The sound seemed to startle Elain, who swiftly set down her teacup. She rose to her feet, and Lucien shot to his.
“I’m sorry,” he blurted.
“What—what was that?”
Mor put a hand on my knee to keep me from rising, too.
“It—it was a tug. On the bond.”
Amren snapped, “Don’t you—wicked girl.”
Then Nesta was standing in the threshold. “What did you do.” The words were as sharp as a blade.
Lucien looked to her, then over to me. A muscle feathered in his jaw. “Nothing,” he said, and again faced his mate. “I’m sorry—if that unsettled you.”
Elain sidled toward Nesta, who seemed to be at a near-simmer. “It felt … strange,” Elain breathed. “Like you pulled on a thread tied to a rib.”
Lucien exposed his palms to her. “I’m sorry.”
Elain only stared at him for a long moment. And any lucidity faded away as she shook her head, blinking twice, and said to Nesta, “Twin ravens are coming, one white and one black.”
Nesta hid the devastation well. The frustration. “What can I get you, Elain?”
Only with Elain did she use that voice.
But Elain shook her head once more. “Sunshine.”
Nesta cut me a furious stare before guiding our sister down the hall—to the sunny garden in the back.
Lucien waited until the glass door had opened and closed before he loosed a lon
g breath.
“There’s a bond—it’s a real thread,” he said, more to himself than us.
“And?” Mor asked.
Lucien ran both hands through his long red hair. His skin was darker—a deep golden-brown, compared to the paleness of Eris’s coloring. “And I got to Elain’s end of it when she ran off.”
“Did you sense anything?”
“No—I didn’t have time. I felt her, but …” A blush stained his cheek. Whatever he’d felt, it wasn’t what we were looking for. Even if we had no idea what, precisely, that was.
“We can try again—another day,” I offered.
Lucien nodded, but looked unconvinced.
Amren snapped from the dining room, “Someone go retrieve your sister. Her lesson isn’t over.”
I sighed. “Yes, Amren.”
Lucien’s attention slid behind me, to the various letters on different styles and makes of paper.
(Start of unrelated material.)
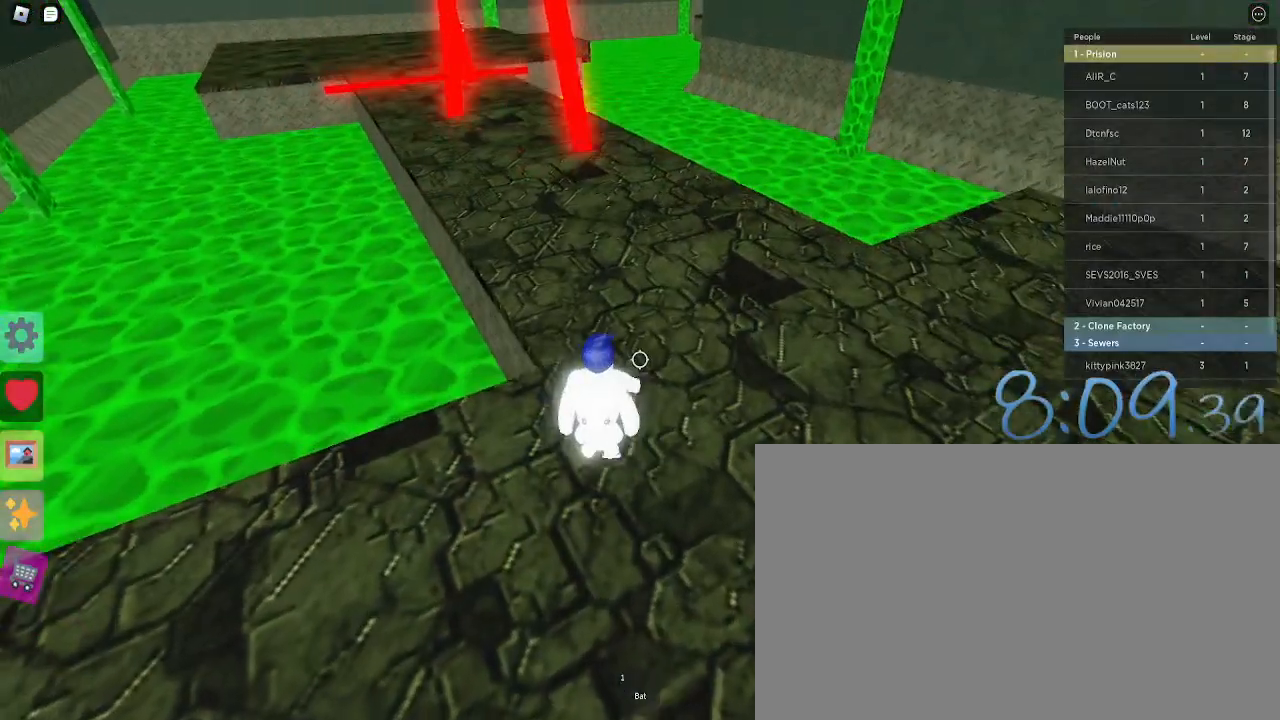
{"keys": ["a", "w"], "mouse": [], "events": [[233, "a", "down"]]}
That golden eye narrowed. As Tamlin’s emissary, he no doubt recognized them. “Let me guess: they said yes, but picking the location is now going to be the headache.”
Mor frowned. “Any suggestions?”
Lucien tied back his hair with a strap of brown leather. “Do you have a map?”
I supposed that left me to retrieve Nesta.
“That pine tree wasn’t there a moment ago.”
Azriel let out a quiet laugh from where he sat atop a boulder two days later, watching me pluck pine needles out of my hair and jacket. “Judging by its size, I’d say it’s been there for … two hundred years at least.”
I scowled, brushing off the shards of bark and my bruised pride.
That coldness, that aloofness that had been there in the wake of Mor’s anger and rejection … It’d warmed. Either from Mor choosing to sit next to him at dinner last night—a silent offer of forgiveness—or simply needing time to recover from it. Even if I could have sworn some kernel of guilt had flickered every time Azriel had looked at Mor. What Cassian had thought of it, of his own anger toward Azriel … he’d been all smiles and lewd comments. Glad all was back to normal—for now at least.